» **Consigne 1**
Recopiez intégralement l'extrait sur les Lutins, sans y changer quoi que ce soit.

» **Extrait de page**

+---+

Sans employer des moyens aussi extrêmes que celui dont se servit le mari courroucé de la belle Normande, on peut se débarrasser des Lutins quand leur présence devient importune et fâcheuse : comme ils aiment beaucoup la symétrie, il suffit, pour les rebuter, de déplacer ce qu’ils ont mis en ordre, ou de jeter çà et là de la graine de lin dans l’appartement que le gobelin habite ; sa vivacité naturelle ne lui permet pas de la ramasser ; il finit par s’impatienter, et va chercher fortune ailleurs[1] !

+---+

» **Données étudiées**
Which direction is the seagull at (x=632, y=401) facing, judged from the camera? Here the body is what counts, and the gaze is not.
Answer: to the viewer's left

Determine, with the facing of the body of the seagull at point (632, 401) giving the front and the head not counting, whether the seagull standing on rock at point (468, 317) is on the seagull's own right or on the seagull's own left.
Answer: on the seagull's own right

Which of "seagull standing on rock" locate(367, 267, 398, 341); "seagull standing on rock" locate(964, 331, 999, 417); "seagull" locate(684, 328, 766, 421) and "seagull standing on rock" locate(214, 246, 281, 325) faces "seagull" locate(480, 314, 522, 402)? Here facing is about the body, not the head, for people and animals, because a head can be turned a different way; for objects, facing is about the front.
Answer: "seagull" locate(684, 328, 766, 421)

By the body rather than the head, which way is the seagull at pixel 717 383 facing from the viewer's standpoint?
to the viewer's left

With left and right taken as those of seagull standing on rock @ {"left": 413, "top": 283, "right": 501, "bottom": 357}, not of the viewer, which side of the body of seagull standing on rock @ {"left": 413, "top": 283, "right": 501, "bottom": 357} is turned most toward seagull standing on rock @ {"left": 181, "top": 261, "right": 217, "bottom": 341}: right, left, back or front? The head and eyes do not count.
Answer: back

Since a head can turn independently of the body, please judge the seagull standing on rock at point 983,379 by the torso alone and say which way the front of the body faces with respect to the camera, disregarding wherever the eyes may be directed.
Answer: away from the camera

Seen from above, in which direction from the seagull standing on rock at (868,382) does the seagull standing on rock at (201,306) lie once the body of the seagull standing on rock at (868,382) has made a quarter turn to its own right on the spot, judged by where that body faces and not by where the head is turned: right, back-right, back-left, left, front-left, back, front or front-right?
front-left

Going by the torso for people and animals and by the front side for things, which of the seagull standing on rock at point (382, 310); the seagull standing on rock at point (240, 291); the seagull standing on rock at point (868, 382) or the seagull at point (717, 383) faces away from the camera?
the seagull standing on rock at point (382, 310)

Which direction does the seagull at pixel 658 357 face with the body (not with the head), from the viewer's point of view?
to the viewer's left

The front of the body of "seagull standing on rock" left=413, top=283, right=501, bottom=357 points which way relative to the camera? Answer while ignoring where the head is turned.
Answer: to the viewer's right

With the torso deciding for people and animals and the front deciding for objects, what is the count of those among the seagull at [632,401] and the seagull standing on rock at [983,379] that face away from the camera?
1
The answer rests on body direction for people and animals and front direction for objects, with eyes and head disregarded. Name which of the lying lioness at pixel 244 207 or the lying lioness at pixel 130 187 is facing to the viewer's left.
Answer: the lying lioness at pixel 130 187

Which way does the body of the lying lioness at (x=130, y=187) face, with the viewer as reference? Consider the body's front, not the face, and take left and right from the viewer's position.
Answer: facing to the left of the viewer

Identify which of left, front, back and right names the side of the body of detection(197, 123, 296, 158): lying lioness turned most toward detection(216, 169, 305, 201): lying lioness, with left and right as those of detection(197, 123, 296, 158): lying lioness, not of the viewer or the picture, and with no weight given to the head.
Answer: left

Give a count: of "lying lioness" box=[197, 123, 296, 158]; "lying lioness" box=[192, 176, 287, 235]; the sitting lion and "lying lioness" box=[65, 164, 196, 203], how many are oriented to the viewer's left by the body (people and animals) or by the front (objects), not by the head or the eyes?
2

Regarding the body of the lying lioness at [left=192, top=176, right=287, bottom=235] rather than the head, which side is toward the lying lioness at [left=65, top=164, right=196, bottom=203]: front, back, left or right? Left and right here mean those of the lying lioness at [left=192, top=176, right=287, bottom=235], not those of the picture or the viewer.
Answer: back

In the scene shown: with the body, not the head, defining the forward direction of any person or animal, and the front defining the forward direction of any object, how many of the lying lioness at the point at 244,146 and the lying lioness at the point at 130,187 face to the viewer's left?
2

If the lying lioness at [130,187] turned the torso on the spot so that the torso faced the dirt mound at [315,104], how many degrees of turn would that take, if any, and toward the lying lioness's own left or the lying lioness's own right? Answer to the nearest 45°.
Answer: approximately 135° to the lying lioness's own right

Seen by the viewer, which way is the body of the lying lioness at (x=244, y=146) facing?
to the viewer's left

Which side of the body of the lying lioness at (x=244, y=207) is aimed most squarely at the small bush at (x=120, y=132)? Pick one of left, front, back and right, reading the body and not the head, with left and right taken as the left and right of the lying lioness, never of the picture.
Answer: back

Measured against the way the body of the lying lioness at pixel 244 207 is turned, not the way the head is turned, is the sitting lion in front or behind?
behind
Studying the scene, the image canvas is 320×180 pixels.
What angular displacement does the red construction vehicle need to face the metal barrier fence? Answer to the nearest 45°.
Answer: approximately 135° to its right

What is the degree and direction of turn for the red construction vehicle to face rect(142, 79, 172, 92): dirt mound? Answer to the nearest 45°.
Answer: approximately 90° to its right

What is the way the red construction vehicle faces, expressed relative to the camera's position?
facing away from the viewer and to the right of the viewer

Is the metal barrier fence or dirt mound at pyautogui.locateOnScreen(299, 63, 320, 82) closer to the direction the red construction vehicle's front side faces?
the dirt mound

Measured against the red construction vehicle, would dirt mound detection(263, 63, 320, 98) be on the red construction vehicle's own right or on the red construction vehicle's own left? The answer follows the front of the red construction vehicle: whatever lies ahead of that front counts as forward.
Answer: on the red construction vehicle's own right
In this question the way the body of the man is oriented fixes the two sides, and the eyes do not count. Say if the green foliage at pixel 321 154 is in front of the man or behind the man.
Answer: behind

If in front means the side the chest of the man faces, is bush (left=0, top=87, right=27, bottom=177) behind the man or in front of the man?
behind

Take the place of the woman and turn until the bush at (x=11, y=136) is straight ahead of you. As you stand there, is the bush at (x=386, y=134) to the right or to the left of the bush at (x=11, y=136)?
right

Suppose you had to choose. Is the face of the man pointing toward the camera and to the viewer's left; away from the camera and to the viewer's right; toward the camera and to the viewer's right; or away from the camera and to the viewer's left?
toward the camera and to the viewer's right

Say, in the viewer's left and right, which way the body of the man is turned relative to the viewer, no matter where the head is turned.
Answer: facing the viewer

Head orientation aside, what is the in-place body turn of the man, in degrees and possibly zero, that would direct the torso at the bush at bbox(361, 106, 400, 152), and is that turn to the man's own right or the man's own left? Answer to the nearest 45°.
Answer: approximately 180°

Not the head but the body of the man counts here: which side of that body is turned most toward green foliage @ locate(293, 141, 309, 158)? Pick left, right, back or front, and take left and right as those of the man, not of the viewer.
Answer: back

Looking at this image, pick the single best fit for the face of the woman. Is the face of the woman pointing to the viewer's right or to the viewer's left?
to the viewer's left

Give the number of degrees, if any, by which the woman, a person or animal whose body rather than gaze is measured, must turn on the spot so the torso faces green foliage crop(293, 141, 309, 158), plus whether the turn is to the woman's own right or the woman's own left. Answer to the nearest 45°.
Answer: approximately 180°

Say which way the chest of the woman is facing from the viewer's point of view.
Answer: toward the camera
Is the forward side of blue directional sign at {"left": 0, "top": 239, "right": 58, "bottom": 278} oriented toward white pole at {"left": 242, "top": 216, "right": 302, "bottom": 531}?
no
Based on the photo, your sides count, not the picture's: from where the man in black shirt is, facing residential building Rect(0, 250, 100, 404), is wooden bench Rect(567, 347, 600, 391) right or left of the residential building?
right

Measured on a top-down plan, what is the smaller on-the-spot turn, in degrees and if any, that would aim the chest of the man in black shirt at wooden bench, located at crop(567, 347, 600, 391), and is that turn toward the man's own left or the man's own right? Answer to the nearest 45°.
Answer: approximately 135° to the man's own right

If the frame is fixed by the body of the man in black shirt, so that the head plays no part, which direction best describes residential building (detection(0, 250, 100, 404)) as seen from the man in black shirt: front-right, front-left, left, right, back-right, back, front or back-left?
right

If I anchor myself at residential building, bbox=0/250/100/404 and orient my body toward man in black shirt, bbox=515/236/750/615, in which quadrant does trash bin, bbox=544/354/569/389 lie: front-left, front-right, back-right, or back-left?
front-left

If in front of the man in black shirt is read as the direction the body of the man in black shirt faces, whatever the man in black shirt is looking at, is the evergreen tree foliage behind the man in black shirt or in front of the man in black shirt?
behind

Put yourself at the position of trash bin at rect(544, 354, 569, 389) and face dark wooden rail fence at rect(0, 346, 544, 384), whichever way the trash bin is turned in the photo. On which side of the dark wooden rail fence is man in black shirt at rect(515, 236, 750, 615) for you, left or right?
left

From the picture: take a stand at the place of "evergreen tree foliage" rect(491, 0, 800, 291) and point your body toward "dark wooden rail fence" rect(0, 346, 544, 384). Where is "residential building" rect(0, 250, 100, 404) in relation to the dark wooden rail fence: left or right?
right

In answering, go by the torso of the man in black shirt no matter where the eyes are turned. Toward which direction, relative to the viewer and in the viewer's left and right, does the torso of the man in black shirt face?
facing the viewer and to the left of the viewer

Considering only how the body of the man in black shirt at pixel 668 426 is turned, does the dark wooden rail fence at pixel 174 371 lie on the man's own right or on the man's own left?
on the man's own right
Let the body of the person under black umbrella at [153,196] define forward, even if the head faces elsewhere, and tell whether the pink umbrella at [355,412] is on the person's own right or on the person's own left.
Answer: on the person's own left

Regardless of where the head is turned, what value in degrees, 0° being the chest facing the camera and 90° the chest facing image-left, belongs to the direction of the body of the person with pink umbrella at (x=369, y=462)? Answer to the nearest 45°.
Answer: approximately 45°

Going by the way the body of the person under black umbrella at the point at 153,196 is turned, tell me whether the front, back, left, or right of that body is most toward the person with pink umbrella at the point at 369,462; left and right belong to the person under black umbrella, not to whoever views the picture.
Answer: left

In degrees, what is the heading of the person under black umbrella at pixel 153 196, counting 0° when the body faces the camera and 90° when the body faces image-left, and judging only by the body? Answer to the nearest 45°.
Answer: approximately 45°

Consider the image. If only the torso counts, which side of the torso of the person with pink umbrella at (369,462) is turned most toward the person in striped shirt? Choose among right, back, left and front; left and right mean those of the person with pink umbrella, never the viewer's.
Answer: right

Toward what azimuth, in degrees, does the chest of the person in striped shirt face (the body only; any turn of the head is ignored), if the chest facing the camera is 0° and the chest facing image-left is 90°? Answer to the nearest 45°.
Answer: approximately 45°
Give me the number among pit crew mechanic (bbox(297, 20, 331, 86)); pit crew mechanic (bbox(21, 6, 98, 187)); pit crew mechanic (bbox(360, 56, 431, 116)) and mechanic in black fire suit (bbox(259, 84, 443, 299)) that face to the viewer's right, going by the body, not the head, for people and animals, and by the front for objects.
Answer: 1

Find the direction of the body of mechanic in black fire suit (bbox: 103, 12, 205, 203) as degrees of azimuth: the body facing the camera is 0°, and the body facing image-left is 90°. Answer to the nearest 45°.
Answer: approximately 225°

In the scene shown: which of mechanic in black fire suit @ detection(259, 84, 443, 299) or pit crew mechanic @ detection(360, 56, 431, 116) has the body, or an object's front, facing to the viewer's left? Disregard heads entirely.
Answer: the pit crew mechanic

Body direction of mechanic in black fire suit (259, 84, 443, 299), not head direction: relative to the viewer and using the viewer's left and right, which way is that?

+---+

» **Consigne 2**
Affichez toutes les lignes des enregistrements où figure la chaîne "whatever".

» **Réponse attendue 1**
Sans employer des moyens aussi extrêmes que celui dont se servit le mari courroucé de la belle Normande, on peut se débarrasser des Lutins quand leur présence devient importune et fâcheuse : comme ils aiment beaucoup la symétrie, il suffit, pour les rebuter, de déplacer ce qu’ils ont mis en ordre, ou de jeter çà et là de la graine de lin dans l’appartement que le gobelin habite ; sa vivacité naturelle ne lui permet pas de la ramasser ; il finit par s’impatienter, et va chercher fortune ailleurs[1] !

» **Réponse attendue 2**
Measured against the red construction vehicle, would dirt mound detection(263, 63, 320, 98) be on the red construction vehicle's own right or on the red construction vehicle's own left? The answer follows the front of the red construction vehicle: whatever lies ahead of that front counts as forward.
If in front of the man in black shirt is read as the direction the body of the man in black shirt faces, whatever the man in black shirt is looking at, is the evergreen tree foliage behind the man in black shirt or in front of the man in black shirt?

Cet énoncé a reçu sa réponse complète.